If a government center is built, an additional 20 kilometers of highway will be needed, at a cost of about $32 billion.

"Will that bring happiness? I doubt it," Blinkin said. "But the situation will be better than it is today in Moscow."

The city has the equipment needed for construction. The only question is money, he added.

And the money may not be there. The website www.budget.mos.ru states that 224.16 billion rubles have been allocated for development of the transportation system in 2012, including 98 billion rubles for road construction.

So if Moscow decided to build roads in the new territories immediately, the expense would consume the entire road budget for 12 years.

Natalya Zubarevich, regional program director at the Independent Institute of Social Policy, said the city's revenue will fall in the coming years.

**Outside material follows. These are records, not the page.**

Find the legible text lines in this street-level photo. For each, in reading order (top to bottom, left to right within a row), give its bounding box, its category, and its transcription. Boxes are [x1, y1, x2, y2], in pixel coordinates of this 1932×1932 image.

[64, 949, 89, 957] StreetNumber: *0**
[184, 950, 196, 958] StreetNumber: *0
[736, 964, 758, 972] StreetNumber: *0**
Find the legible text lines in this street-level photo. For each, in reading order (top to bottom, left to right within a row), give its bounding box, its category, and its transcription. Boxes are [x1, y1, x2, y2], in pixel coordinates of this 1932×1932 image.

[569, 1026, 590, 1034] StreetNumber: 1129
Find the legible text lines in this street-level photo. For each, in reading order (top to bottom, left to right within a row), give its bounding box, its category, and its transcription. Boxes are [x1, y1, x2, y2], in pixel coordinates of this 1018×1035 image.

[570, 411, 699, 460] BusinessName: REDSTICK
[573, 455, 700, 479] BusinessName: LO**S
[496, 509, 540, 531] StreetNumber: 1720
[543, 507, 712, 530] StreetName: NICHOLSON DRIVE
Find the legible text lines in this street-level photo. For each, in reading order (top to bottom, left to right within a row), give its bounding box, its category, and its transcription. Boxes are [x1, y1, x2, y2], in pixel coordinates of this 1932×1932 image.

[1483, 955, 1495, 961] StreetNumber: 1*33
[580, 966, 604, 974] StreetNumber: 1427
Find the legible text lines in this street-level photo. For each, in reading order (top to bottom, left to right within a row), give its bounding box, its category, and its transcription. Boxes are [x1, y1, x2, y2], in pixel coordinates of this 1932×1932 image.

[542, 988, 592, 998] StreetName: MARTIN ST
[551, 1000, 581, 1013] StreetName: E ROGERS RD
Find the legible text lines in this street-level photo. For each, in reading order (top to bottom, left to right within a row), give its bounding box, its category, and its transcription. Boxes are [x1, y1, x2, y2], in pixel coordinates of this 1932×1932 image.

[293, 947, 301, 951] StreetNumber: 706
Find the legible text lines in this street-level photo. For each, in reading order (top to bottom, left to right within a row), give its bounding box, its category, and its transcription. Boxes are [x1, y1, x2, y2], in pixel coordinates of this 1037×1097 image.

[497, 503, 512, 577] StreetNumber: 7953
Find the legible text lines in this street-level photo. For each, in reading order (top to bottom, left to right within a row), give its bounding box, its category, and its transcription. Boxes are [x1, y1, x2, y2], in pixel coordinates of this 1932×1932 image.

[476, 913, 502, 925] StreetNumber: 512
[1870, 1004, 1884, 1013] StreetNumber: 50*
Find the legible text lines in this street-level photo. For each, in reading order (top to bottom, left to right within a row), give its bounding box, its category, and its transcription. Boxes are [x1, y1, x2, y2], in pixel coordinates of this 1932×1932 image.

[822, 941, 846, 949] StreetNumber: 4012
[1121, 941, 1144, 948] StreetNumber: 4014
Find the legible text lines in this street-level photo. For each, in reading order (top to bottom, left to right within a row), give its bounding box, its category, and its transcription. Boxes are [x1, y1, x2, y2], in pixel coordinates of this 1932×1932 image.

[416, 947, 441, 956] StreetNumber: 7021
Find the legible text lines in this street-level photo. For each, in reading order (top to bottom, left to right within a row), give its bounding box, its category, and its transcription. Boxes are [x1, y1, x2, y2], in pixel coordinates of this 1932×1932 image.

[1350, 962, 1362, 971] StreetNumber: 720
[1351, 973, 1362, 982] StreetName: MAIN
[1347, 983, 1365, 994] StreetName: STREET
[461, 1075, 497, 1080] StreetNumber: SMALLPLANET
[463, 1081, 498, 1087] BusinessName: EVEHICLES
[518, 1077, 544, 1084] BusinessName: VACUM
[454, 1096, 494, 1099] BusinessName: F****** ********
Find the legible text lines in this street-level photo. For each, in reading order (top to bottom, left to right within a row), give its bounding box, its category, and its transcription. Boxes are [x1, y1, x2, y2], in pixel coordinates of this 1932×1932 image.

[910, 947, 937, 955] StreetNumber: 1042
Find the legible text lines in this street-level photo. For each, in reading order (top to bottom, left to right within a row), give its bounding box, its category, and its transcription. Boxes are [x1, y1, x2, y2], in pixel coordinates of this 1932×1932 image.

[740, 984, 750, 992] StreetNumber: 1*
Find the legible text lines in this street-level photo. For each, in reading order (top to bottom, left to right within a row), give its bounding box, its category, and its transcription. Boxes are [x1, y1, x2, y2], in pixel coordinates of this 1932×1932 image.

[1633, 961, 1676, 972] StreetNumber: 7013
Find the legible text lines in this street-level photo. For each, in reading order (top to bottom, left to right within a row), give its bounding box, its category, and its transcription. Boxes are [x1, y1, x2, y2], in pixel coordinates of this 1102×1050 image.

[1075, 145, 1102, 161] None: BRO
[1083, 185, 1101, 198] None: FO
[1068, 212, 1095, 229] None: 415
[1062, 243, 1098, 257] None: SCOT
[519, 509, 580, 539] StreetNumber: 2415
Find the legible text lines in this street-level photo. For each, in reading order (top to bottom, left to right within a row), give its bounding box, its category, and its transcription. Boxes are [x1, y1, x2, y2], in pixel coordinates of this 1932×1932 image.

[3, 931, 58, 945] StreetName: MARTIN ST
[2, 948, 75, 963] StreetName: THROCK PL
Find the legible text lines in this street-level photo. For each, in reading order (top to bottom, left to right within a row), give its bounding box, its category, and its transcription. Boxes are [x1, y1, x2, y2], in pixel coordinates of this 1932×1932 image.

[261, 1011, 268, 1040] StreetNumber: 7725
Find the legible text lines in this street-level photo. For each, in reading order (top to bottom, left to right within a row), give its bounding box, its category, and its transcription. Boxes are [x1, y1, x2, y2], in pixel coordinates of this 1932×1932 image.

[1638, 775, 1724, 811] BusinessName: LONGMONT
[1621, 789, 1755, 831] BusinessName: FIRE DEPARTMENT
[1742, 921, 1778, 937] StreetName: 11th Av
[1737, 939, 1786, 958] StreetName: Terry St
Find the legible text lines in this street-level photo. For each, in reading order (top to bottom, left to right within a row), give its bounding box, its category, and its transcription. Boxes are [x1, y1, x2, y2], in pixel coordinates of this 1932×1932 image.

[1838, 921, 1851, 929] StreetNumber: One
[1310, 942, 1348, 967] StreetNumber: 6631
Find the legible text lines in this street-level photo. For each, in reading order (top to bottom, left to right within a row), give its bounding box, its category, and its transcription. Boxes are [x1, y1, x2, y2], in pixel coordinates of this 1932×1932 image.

The capital is expected to lose 45 billion rubles in revenue this year because of tax consolidation by large holdings. In four years, that amount is projected to rise to 120 billion rubles.

Moscow would also lose significant revenue if the government decides to have people pay their income tax at their place of residence.

Moscow's deputy mayor for economic policy, Andrei Sharonov, said that 6.2 million people work in Moscow, and 2.2 million commute from beyond its boundaries.

Zubarevich gave an estimate of 1.2 million to 1.3 million people who come into Moscow from the suburbs to work every day.

The city's revenue this year is projected to be 1.46 trillion rubles.

Khusnullin said there is enough money in the budget to cover construction of transportation infrastructure in both the existing and new areas of the city.

He said city authorities would maximize the capabilities of the existing road network in the next five years and then turn their attention to new territory.

For the time being, the three-year budget for transportation development in the new territory is about 8 billion rubles.

Some members of the Moscow regional legislature are opposing the expansion of Moscow into the region, a much-touted plan that is scheduled to officially come into force in less than a week.

The Communist Party faction in the regional legislature is calling for a review of the expansion, which both Prime Minister Dmitry Medvedev and Moscow Mayor Sergei Sobyanin have backed.

Communist faction chairman Konstantin Cheremisov said the government had plowed ahead with the plan, which will draw almost 150,000 hectares out of the region's southwest, without proper public input.

"First and foremost, the authorities should have consulted with the people," he told Interfax on Friday. "But we are sticking with our own opinions and standing against Moscow's expansion," he added.

Medvedev proposed the "Greater Moscow" concept in June 2011, and both he and Sobyanin have aggressively pushed the transportation, land use and other planning for it.

The project is intended to decrease traffic congestion in the city center by relocating some ministries to the newly added land and creating space for a new financial district.